DOCUMENT SEGMENT
Japan’s later economic recession led to the novel becoming a surprise best-seller again in 2008, and a remake appeared the following year. 

DVD at Amazon Japan (no English subtitles)

Sunday, 12 November 2023

The Beauty and the Water Dragon / 美女と怪龍 / Bijo to umi ryu (1955)

Obscure Japanese Film #86


Nobuko Otowa

Chojuro Kawarasaki) who has been promised a new temple by the local lord for supposedly changing the sex of the lord’s heir from female to male by means of prayer while the child was still in the womb. However, Prince Hayakumo (Kunitaro Kawarasaki) suspects Narukami of being a Tartuffe-like charlatan and fears that providing a new temple for him will anger a group of monks from a different sect, so he cancels the project. 

Prince Hayakumo (Hayakumo = fast spider, hence the cool kimono)

 

In revenge, Narukami creates a drought by imprisoning the dragon god in a waterfall. After 100 days without rain, the crops have failed and the peasants are revolting, so something must be done. It is said that the reading of a certain scroll will break Narukami’s spell, but the only person who might be able to decipher the ancient characters is Lady Taema (Nobuko Otowa). Although in reality she also has no clue how to read it, Taema keeps this to herself and decides to use her womanly charms against the celibate priest instead… 

Chojuro Kawarasaki flanked by Shinosuke Ichikawa and Taiji Tonoyama
 

Kozaburo Yoshimura’s film was made to celebrate the 25th anniversary of Zenshinza, a Tokyo-based kabuki troupe, and many Zenshinza actors are featured among the cast, including Chojuro Kawarasaki as Narukami. However, this was not the first time Zenshinza had been involved in a film project (the 1937 picture Humanity and Paper Balloons being another example), and not all of the actors featured here were members of the troupe. The most familiar faces to film fans will probably be Nobuko Otowa and Taiji Tonoyama, both favourites of filmmaker Kaneto Shindo, who wrote the witty screenplay for this adaptation. 

Shinosuke Ichikawa (left) and Taiji Tonoyama (right)

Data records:
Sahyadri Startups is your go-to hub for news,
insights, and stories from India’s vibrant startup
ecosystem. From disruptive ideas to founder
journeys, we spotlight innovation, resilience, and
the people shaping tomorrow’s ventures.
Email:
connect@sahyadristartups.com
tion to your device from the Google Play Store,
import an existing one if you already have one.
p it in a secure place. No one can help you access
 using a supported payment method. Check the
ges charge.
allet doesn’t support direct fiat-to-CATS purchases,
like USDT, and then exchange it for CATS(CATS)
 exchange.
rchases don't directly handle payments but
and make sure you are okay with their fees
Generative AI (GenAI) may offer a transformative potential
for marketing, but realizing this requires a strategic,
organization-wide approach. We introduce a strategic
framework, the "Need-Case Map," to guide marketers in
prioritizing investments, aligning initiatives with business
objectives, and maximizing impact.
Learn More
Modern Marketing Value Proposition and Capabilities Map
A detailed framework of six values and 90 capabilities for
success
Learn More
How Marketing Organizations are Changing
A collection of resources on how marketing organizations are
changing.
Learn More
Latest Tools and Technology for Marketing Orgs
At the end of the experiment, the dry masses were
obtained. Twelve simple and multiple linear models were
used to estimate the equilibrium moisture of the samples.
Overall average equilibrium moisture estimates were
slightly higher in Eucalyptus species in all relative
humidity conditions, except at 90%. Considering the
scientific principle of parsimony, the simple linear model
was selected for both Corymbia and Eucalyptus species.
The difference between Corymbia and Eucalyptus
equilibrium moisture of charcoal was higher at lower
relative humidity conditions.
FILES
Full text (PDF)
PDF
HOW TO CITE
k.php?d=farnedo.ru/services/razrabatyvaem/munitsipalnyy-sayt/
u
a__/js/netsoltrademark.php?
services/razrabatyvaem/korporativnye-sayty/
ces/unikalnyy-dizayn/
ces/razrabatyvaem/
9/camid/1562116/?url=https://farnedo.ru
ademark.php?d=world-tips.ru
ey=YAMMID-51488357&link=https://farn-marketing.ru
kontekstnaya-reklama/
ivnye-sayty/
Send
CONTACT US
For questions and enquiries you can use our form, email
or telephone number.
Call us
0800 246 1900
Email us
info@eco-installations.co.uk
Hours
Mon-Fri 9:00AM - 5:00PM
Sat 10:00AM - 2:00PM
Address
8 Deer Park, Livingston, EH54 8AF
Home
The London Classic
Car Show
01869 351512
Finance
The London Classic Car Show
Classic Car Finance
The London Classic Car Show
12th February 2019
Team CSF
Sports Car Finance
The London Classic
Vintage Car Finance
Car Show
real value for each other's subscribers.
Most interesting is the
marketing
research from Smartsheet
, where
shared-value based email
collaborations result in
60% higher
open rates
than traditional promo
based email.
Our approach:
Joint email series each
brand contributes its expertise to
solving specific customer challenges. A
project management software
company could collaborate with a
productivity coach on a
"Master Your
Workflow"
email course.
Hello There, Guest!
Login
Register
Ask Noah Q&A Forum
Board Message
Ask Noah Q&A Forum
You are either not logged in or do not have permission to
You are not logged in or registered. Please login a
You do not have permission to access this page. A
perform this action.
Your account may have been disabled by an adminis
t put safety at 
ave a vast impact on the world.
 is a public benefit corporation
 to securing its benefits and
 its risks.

WORK INSTRUCTIONS
Continue the piece on the 1955 film The Beauty and the Water Dragon from where it stops.

RESULT BELOW
Tonoyama and Shinosuke Ichikawa (in his only film role; presumably a member of Zenshinza) are great fun as Hakkun and Kokkun, bickering apprentice monks/servants to Narukami who are more interested in alcohol, women and forbidden snack foods than spiritual training. This is purely speculative, but I wonder whether they might have inspired Kurosawa to create the two squabbling peasants played by Minoru Chiaki and Kamatari Fujiwara in The Hidden Fortress (1958), which later famously inspired George Lucas to create C-3PO and R2-D2 in Star Wars. We’ll probably never know, but the date fits and it’s highly likely that Kurosawa would have seen The Beauty and the Water Dragon.

Nobuko Otowa

Considering its basis in one of the canonical kabuki plays and the fact that a kabuki company was heavily involved in the production, it’s somewhat surprising that director Kozaburo Yoshimura’s film is not in the least precious, even at one point featuring a clearly anachronistic dance which looks like something you might see in a 1950s nightclub, but probably not in the Heian era, during which this story is set.  However, it’s worth noting that Zenshinza were one of the more progressive kabuki troupes at the time, featuring as they did a number of female performers when the majority of such theatre companies still used only male actors even in the female roles.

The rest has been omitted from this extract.